— Your instructions —
State whether each statement agrees with the music profiles, answering yes or no and quoting the profiles' deciding words verbatim. 1. UNIIQU3's EP Heartbeats came out in 2021. 2. Squeeze is Sasami's debut album. 3. Inbred is the first EP released under the name Ethel Cain.

— Extract provided —
*** Block opens ***

By Charlotte Isidore
In terms of the global dance scene, Jersey Club is on the rise. UNIIQU3, a vibrant Newark native, is a Jersey Cclub DJ whose raw talent and technical skills are undeniable. In classic Jersey girl spirit, her outspoken nature translates into hard hitting lyrics and hypnotic beats, thus making her 2021 EP, Heartbeats, ooze with sensual energy and feminine power.”Microdosing,” her infectious hit single and Heartbeats’ centerpiece, has garnered global attention for UNIIQU3. Her breathy vocals and trance-like production elements accentuate each track’s danceability, ultimately displaying expertise and unique flair as a DJ. UNIIQU3 has been in the Jersey club scene for years, so she knows the power her beats have over people’s bodies, thus, this EP feels like a musical affirmation of the importance UNIIQU3’s presence has in the global club scene. If 2021 taught me anything, it is that UNIIQU3 is here, and here to stay.
By Sonja Stott
Los Angeles-Based Sasami (Sasami Ashworth) has conquered all corners of the music industry. Her contributions range from classical string and brass, supporting bands like Cherry Glazerr with guitar and keyboard, to scoring arrangements for film and television. Sasami is coming into her own with the release of her Sophomore album, Squeeze, in February 2022 and finally touring as a headliner. Hooking fans with a dynamic combination of synths, traditional indie rock, and clever, softer reimaginings of 90’s metal (check out her cover of “Toxcity”), Sasami’s musical evolution through Squeeze is both an exploration and exercise of rage. Aiming to provide marginalized groups a soundtrack to “find catharsis from the oppression and violence they experience”, the songs already released feature heavy metal influence and anti-establishment rhetoric; “Slow climb up the mediocre ranks / When pigs die an angel gets its wings” (Sasami). It’s exciting to see her avoid falling into the indie-girl industrial complex-the conglomerate of predominantly white indie acts producing cliche and unprofound sad music, usually only exploring beige love stories- and seeing the ways Squeeze will connect and build off of Sasami’s earlier work.
Artist: Ethel Cain
By Charlie Whitcomb
Hailing from Perry, Florida, singer-songwriter Hayden Silas Anhedönia has developed a style of ethereal lo-fi indie that echoes themes of despair, longing and religious disenchantment, the latter a sentiment stemming from her experience as an LGBTQIA+ person brought up in an evangelical Christian household. Her mesmerizing instrumentals both transcend and give tribute to the influences by which she is informed, often featuring a blend of minimalist and maximalist production intertwining throughout each of her tracks. In late April, Anhedönia released her third EP under the moniker, Ethel Cain, entitled, Inbred. The highlight of this album comes as its opening track, “Michelle Pfeiffer,” which features emo-rap icon, Lil Aaron. With opulent, semi-distorted guitar lines, a haunting story of yearning and a powerful vocal performance eliciting the hopelessness and desperation of loss, the song acts as a powerful microcosm of the EP as well as Anhedönia’s music as a whole. The remainder of the tracklist is spent exploring genre and thematic space from the pop-influenced banger, “Crush” to the title track, “Inbred,” a showpiece culminating in Anhëdonia’s most compelling display of vocal prowess to date. This project allows a window into Anhëdonia’s development as Ethel Cain, but moreover, it illustrates overwhelming promise for her future directions.

*** Block closes ***

— Data supplied —
*** Block opens ***

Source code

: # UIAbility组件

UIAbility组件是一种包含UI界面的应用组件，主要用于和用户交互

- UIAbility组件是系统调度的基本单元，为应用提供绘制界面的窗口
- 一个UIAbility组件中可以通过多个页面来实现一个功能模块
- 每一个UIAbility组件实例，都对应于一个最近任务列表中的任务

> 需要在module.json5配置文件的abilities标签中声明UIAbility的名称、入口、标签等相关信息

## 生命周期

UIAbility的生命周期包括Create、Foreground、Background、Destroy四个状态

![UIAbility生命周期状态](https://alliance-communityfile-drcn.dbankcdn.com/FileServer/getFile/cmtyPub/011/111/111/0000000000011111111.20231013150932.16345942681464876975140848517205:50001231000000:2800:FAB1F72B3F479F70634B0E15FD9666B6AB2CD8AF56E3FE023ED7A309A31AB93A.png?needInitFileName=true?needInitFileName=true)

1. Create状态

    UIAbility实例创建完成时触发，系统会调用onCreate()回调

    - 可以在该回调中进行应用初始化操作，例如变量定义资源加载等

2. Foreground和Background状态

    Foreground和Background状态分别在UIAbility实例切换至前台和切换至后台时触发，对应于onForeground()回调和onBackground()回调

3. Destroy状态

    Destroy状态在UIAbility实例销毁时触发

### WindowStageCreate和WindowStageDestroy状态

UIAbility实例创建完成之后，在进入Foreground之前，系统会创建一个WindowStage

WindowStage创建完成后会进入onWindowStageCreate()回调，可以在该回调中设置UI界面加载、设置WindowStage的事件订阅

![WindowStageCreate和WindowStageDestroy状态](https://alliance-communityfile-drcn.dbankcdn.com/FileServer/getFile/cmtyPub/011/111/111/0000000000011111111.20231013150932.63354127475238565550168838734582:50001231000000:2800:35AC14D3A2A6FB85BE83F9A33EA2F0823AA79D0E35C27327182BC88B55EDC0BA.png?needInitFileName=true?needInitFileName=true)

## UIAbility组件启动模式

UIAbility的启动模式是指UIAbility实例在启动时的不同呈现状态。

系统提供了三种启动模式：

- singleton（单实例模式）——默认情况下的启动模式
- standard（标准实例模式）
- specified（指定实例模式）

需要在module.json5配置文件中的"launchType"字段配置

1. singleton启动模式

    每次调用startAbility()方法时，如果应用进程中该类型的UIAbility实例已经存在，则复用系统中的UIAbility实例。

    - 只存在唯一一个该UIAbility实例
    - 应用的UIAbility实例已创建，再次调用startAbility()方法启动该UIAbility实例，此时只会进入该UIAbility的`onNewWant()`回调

*** Block closes ***

— Task response —
1. Yes: "her 2021 EP, Heartbeats"
2. No: "the release of her Sophomore album, Squeeze, in February 2022"
3. No: "released her third EP under the moniker, Ethel Cain"